◆ Activity
The reply should contain only the lines from the start of the records through the line with "aspirations including bridging", reproduced verbatim and without pictures.

*** Block opens ***

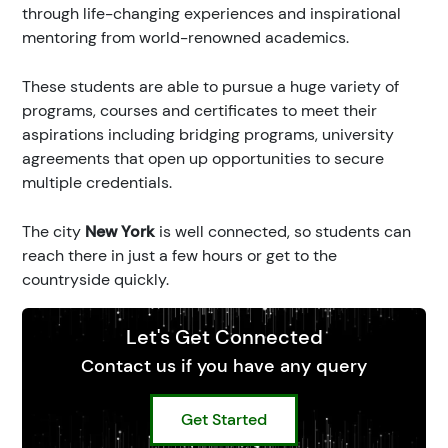
through life-changing experiences and inspirational
mentoring from world-renowned academics.
These students are able to pursue a huge variety of
programs, courses and certificates to meet their
aspirations including bridging programs, university
agreements that open up opportunities to secure
multiple credentials.
The city
New York
is well connected, so students can
reach there in just a few hours or get to the
countryside quickly.
Let's Get Connected
Contact us if you have any query
Get Started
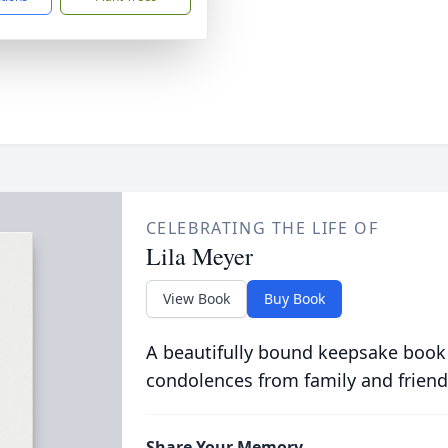
CELEBRATING THE LIFE OF
Lila Meyer
View Book
Buy Book
A beautifully bound keepsake book
condolences from family and friend
Share Your Memory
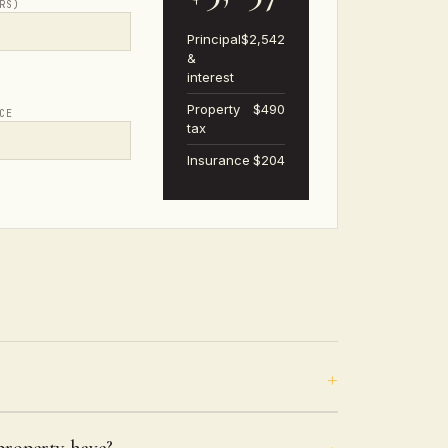
RS)
Principal
$2,542
&
interest
Property
$490
CE
tax
Insurance
$204
roperty have?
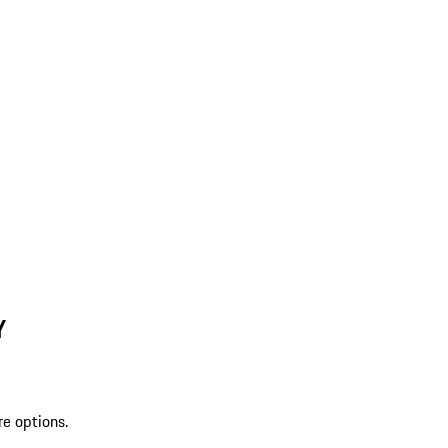
Y
re options.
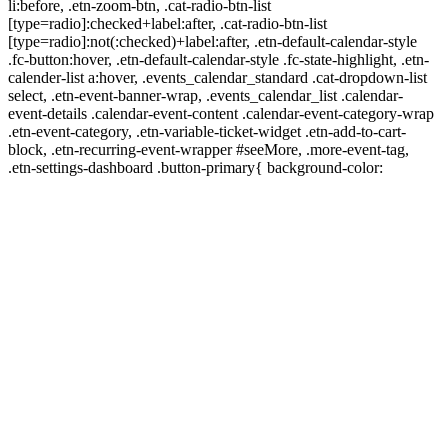
li:before, .etn-zoom-btn, .cat-radio-btn-list
[type=radio]:checked+label:after, .cat-radio-btn-list
[type=radio]:not(:checked)+label:after, .etn-default-calendar-style
.fc-button:hover, .etn-default-calendar-style .fc-state-highlight, .etn-
calender-list a:hover, .events_calendar_standard .cat-dropdown-list
select, .etn-event-banner-wrap, .events_calendar_list .calendar-
event-details .calendar-event-content .calendar-event-category-wrap
.etn-event-category, .etn-variable-ticket-widget .etn-add-to-cart-
block, .etn-recurring-event-wrapper #seeMore, .more-event-tag,
.etn-settings-dashboard .button-primary{ background-color:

*** Block closes ***

◆ Expected answer
through life-changing experiences and inspirational
mentoring from world-renowned academics.
These students are able to pursue a huge variety of
programs, courses and certificates to meet their
aspirations including bridging programs, university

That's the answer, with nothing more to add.